Text-based hardware design files

···

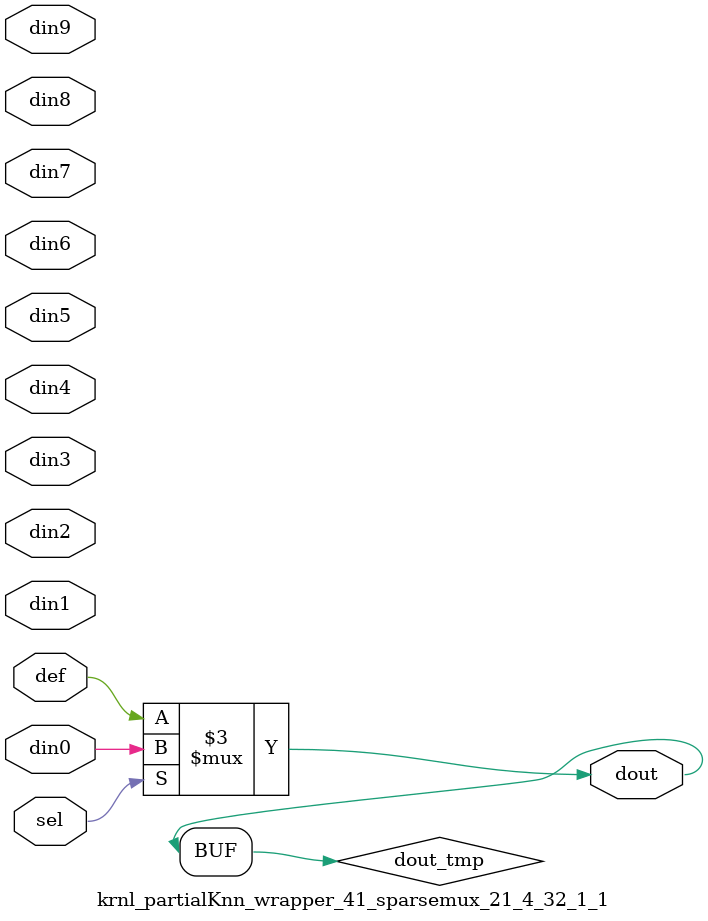
<source format=v>
`timescale 1ns / 1ps

module krnl_partialKnn_wrapper_41_sparsemux_21_4_32_1_1 (din0,din1,din2,din3,din4,din5,din6,din7,din8,din9,def,sel,dout);

parameter din0_WIDTH = 1;

parameter din1_WIDTH = 1;

parameter din2_WIDTH = 1;

parameter din3_WIDTH = 1;

parameter din4_WIDTH = 1;

parameter din5_WIDTH = 1;

parameter din6_WIDTH = 1;

parameter din7_WIDTH = 1;

parameter din8_WIDTH = 1;

parameter din9_WIDTH = 1;

parameter def_WIDTH = 1;
parameter sel_WIDTH = 1;
parameter dout_WIDTH = 1;

parameter [sel_WIDTH-1:0] CASE0 = 1;

parameter [sel_WIDTH-1:0] CASE1 = 1;

parameter [sel_WIDTH-1:0] CASE2 = 1;

parameter [sel_WIDTH-1:0] CASE3 = 1;

parameter [sel_WIDTH-1:0] CASE4 = 1;

parameter [sel_WIDTH-1:0] CASE5 = 1;

parameter [sel_WIDTH-1:0] CASE6 = 1;

parameter [sel_WIDTH-1:0] CASE7 = 1;

parameter [sel_WIDTH-1:0] CASE8 = 1;

parameter [sel_WIDTH-1:0] CASE9 = 1;

parameter ID = 1;
parameter NUM_STAGE = 1;



input [din0_WIDTH-1:0] din0;

input [din1_WIDTH-1:0] din1;

input [din2_WIDTH-1:0] din2;

input [din3_WIDTH-1:0] din3;

input [din4_WIDTH-1:0] din4;

input [din5_WIDTH-1:0] din5;

input [din6_WIDTH-1:0] din6;

input [din7_WIDTH-1:0] din7;

input [din8_WIDTH-1:0] din8;

input [din9_WIDTH-1:0] din9;

input [def_WIDTH-1:0] def;
input [sel_WIDTH-1:0] sel;

output [dout_WIDTH-1:0] dout;



reg [dout_WIDTH-1:0] dout_tmp;

always @ (*) begin
case (sel)
    
    CASE0 : dout_tmp = din0;
    
    CASE1 : dout_tmp = din1;
    
    CASE2 : dout_tmp = din2;
    
    CASE3 : dout_tmp = din3;
    
    CASE4 : dout_tmp = din4;
    
    CASE5 : dout_tmp = din5;
    
    CASE6 : dout_tmp = din6;
    
    CASE7 : dout_tmp = din7;
    
    CASE8 : dout_tmp = din8;
    
    CASE9 : dout_tmp = din9;
    
    default : dout_tmp = def;
endcase
end


assign dout = dout_tmp;



endmodule

</source>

···

EXERCISE: Wherever the word "input" occurs in the data above, copy the line it sits in.

TASK RESPONSE:
input [din0_WIDTH-1:0] din0;
input [din1_WIDTH-1:0] din1;
input [din2_WIDTH-1:0] din2;
input [din3_WIDTH-1:0] din3;
input [din4_WIDTH-1:0] din4;
input [din5_WIDTH-1:0] din5;
input [din6_WIDTH-1:0] din6;
input [din7_WIDTH-1:0] din7;
input [din8_WIDTH-1:0] din8;
input [din9_WIDTH-1:0] din9;
input [def_WIDTH-1:0] def;
input [sel_WIDTH-1:0] sel;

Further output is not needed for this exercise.